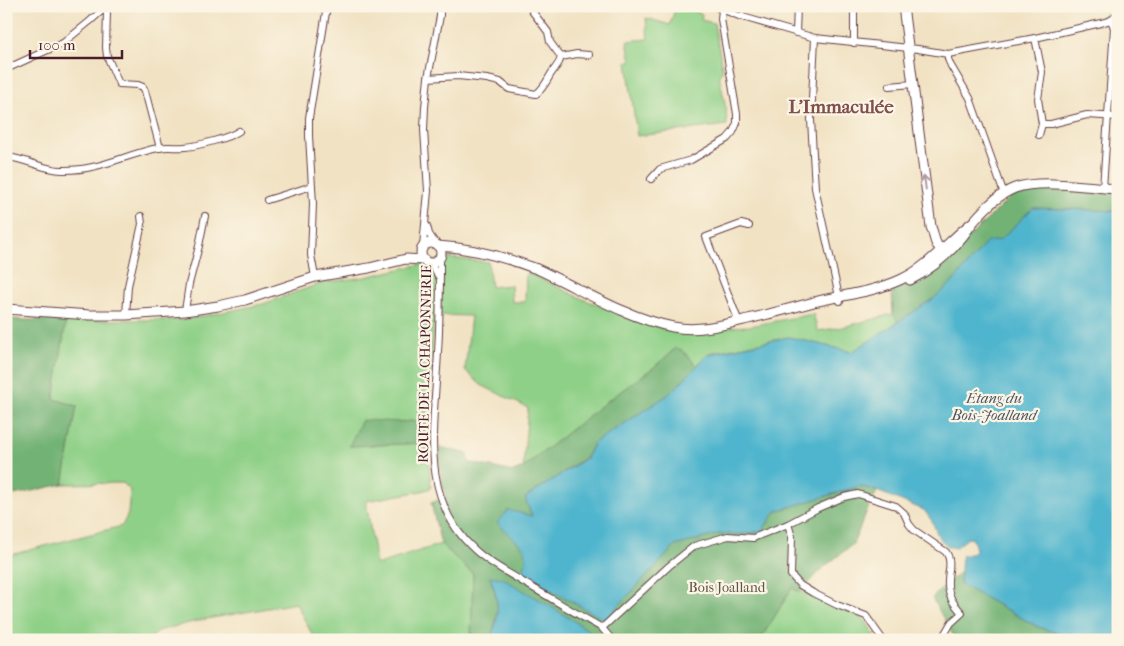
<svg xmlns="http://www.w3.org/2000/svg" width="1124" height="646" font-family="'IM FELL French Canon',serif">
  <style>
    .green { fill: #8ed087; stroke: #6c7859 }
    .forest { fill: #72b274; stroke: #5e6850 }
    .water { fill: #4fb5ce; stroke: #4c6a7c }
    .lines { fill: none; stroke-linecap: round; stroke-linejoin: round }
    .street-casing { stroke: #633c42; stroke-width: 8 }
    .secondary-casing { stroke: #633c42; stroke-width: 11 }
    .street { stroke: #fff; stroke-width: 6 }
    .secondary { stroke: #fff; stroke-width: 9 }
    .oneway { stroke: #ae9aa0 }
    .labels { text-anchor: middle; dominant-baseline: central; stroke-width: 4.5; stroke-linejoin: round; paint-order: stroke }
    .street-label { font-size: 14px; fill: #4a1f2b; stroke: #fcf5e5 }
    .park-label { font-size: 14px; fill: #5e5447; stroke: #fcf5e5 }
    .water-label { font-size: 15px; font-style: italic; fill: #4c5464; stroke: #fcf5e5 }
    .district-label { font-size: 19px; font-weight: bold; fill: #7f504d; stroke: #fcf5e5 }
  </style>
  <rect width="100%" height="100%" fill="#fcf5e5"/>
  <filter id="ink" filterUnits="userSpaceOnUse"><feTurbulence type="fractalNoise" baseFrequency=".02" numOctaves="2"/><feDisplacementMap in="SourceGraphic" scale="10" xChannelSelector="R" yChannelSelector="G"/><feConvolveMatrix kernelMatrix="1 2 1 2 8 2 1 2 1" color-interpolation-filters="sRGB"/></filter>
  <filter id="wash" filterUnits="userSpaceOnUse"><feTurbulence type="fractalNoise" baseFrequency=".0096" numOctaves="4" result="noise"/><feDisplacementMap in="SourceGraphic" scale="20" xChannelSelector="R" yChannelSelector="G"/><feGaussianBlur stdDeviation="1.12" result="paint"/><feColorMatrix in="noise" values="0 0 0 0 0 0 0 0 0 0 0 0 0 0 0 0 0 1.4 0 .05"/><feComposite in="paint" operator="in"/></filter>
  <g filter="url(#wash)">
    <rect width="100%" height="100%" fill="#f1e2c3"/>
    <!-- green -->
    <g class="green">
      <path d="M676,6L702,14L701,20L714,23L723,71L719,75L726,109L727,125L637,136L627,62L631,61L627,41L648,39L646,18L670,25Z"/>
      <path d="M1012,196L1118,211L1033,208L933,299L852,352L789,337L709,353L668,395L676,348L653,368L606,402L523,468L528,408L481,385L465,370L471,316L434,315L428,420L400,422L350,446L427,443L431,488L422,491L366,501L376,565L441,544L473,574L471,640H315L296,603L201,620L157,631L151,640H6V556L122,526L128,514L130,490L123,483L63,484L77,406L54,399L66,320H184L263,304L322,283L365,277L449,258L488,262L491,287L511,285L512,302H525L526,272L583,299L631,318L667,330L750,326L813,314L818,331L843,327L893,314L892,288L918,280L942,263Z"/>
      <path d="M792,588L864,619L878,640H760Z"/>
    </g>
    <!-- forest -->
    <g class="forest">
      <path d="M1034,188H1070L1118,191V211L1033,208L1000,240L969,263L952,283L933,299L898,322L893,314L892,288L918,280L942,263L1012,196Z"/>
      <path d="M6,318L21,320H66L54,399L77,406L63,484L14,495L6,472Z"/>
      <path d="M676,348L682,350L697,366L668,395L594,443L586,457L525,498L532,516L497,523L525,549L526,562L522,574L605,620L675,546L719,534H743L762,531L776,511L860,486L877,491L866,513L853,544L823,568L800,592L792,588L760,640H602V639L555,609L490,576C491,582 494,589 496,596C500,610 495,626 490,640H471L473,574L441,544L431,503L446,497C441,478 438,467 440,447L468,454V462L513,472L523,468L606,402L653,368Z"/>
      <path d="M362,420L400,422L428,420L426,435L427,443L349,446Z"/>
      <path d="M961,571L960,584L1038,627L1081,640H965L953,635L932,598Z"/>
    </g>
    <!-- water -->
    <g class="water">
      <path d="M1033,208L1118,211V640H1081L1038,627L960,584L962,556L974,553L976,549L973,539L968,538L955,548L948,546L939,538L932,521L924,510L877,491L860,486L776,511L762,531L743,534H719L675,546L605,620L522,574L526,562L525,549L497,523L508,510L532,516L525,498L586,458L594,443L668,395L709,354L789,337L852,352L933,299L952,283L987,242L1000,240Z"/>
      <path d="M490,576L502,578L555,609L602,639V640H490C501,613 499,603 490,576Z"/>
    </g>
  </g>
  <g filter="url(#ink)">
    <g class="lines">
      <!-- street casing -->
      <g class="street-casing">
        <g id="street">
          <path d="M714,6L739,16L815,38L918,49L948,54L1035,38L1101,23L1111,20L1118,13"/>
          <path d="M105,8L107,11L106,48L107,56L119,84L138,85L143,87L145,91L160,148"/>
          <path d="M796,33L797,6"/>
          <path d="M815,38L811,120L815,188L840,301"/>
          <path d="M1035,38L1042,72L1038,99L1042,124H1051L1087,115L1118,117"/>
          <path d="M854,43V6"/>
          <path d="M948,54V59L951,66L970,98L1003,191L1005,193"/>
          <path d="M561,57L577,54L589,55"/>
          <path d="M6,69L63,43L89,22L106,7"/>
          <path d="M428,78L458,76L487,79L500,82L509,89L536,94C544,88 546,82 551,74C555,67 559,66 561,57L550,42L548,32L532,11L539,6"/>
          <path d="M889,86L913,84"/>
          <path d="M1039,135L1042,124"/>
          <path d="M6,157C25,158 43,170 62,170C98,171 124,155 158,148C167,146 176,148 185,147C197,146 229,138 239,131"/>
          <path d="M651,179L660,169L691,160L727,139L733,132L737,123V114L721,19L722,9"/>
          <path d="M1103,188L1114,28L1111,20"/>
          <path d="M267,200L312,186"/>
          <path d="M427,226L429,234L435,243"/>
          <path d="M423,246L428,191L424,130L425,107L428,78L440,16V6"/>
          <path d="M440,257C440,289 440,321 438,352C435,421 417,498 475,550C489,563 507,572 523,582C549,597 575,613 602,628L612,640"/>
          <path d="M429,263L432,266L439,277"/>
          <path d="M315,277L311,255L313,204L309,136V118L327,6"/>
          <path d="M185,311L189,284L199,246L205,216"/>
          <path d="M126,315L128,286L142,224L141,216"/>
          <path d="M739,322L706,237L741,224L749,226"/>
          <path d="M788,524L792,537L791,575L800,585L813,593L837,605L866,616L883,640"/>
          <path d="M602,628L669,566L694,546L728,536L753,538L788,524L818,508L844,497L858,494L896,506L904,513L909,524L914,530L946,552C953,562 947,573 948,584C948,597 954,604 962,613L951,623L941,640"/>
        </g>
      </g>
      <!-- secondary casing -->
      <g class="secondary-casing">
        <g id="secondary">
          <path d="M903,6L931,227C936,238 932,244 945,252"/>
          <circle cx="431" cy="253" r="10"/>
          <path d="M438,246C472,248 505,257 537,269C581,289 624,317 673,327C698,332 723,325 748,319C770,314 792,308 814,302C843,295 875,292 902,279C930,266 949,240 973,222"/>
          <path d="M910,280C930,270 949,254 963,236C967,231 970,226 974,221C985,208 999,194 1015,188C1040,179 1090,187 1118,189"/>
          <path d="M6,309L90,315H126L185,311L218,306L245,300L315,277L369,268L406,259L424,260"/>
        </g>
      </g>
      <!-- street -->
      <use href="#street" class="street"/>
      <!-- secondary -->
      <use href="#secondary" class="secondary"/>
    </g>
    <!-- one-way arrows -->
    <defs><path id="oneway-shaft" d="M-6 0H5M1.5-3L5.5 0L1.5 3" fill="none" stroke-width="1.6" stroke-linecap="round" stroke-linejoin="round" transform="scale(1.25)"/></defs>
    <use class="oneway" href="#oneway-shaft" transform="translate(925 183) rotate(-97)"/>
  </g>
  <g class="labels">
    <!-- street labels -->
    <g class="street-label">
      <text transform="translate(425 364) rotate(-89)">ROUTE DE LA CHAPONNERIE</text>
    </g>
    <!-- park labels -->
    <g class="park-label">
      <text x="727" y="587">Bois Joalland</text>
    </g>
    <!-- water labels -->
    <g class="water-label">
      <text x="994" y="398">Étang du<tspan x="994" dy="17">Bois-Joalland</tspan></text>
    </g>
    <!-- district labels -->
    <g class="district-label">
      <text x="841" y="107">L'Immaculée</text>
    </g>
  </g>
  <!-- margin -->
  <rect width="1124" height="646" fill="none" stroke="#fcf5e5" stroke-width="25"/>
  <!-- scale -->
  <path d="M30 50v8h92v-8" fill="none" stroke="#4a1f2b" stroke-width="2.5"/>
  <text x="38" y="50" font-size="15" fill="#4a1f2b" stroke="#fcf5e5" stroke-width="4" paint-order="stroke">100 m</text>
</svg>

...

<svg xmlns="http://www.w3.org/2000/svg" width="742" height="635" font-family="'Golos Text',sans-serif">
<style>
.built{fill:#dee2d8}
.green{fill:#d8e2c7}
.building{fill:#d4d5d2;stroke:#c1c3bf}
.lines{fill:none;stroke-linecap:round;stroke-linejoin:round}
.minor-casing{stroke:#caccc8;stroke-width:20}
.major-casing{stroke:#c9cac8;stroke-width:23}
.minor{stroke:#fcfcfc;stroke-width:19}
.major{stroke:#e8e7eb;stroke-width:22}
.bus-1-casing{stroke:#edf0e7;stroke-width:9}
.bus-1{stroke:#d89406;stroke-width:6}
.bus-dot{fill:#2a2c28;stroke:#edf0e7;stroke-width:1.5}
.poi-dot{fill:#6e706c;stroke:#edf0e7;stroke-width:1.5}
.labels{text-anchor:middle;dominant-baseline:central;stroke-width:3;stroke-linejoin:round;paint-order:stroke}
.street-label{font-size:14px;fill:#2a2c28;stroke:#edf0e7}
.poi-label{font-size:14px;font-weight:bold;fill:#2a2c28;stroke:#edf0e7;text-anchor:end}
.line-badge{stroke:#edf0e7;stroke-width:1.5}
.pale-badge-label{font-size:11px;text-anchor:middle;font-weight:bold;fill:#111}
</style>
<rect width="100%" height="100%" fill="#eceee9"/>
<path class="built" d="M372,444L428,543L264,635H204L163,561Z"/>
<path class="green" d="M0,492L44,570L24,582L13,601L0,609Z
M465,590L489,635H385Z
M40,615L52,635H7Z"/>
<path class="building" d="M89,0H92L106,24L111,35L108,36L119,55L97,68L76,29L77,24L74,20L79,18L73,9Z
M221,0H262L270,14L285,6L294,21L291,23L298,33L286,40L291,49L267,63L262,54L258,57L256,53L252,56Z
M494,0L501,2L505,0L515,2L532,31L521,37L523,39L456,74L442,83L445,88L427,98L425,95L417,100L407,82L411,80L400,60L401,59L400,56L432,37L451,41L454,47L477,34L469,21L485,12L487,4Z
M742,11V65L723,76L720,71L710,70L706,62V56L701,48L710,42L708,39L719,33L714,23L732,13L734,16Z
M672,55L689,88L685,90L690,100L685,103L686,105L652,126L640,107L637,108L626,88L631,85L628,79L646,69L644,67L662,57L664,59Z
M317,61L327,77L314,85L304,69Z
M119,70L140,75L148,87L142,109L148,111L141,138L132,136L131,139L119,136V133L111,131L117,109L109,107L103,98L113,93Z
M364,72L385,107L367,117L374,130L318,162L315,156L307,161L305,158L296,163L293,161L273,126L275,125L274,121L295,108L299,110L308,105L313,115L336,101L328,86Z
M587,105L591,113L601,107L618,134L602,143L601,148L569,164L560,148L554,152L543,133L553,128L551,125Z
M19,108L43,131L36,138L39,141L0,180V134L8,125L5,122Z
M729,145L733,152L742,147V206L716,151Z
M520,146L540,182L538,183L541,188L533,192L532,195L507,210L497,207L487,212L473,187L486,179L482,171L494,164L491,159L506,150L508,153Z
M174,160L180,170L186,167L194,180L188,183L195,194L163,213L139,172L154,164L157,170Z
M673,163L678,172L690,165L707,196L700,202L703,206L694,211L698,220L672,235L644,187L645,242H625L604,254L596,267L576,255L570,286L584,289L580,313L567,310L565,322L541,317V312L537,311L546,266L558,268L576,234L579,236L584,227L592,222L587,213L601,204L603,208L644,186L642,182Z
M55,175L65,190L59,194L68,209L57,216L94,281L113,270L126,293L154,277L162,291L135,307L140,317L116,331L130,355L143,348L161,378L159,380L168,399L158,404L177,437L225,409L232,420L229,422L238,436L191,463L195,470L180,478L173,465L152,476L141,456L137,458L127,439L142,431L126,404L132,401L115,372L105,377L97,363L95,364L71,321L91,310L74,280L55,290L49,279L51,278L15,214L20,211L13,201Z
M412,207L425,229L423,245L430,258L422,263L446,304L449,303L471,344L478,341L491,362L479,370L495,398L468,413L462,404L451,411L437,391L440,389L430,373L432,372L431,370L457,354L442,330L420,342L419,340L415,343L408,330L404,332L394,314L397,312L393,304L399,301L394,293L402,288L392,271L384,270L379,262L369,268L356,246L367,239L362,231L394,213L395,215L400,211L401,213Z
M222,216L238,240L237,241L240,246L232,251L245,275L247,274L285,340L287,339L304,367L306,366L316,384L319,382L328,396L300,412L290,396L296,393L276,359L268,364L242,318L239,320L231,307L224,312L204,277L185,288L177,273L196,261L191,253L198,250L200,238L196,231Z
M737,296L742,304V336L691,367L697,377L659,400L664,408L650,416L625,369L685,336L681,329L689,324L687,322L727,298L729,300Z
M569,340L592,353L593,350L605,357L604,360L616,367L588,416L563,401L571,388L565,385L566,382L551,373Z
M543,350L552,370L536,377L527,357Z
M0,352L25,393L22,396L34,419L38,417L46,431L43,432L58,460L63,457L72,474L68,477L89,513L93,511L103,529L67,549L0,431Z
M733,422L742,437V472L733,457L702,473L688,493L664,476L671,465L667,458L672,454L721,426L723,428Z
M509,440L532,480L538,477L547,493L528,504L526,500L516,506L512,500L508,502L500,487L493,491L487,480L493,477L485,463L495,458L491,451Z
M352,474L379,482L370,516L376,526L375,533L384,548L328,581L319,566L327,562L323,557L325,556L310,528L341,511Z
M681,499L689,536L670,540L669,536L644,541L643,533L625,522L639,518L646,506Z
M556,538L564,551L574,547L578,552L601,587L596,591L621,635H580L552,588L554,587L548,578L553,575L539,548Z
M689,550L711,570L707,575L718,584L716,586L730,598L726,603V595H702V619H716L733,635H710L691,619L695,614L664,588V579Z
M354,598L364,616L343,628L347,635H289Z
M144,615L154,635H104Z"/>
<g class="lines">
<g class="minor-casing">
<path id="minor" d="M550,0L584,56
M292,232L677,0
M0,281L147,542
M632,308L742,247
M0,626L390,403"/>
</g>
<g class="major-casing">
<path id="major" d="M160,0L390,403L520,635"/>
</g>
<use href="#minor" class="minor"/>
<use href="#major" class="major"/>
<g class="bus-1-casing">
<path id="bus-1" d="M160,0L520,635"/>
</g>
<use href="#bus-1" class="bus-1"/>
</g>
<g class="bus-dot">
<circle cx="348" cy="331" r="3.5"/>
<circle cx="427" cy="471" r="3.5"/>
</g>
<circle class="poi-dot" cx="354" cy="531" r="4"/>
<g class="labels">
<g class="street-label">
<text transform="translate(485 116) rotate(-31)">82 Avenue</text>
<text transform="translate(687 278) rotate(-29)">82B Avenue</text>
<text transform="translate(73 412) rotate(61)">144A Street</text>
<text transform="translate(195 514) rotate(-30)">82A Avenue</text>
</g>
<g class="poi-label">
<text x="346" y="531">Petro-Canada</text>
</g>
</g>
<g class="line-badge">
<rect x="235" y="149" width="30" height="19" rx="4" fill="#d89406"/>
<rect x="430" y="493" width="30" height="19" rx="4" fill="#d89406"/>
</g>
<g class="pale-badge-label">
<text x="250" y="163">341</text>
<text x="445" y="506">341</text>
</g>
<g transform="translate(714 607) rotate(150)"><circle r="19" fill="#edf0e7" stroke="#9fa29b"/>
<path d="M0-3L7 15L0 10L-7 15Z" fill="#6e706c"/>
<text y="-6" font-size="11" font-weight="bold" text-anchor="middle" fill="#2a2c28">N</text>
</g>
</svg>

**Work required**
Where does the string "baseFrequency" appear in the records? Copy every line that holds it.

**Answer section**
  <filter id="ink" filterUnits="userSpaceOnUse"><feTurbulence type="fractalNoise" baseFrequency=".02" numOctaves="2"/><feDisplacementMap in="SourceGraphic" scale="10" xChannelSelector="R" yChannelSelector="G"/><feConvolveMatrix kernelMatrix="1 2 1 2 8 2 1 2 1" color-interpolation-filters="sRGB"/></filter>
  <filter id="wash" filterUnits="userSpaceOnUse"><feTurbulence type="fractalNoise" baseFrequency=".0096" numOctaves="4" result="noise"/><feDisplacementMap in="SourceGraphic" scale="20" xChannelSelector="R" yChannelSelector="G"/><feGaussianBlur stdDeviation="1.12" result="paint"/><feColorMatrix in="noise" values="0 0 0 0 0 0 0 0 0 0 0 0 0 0 0 0 0 1.4 0 .05"/><feComposite in="paint" operator="in"/></filter>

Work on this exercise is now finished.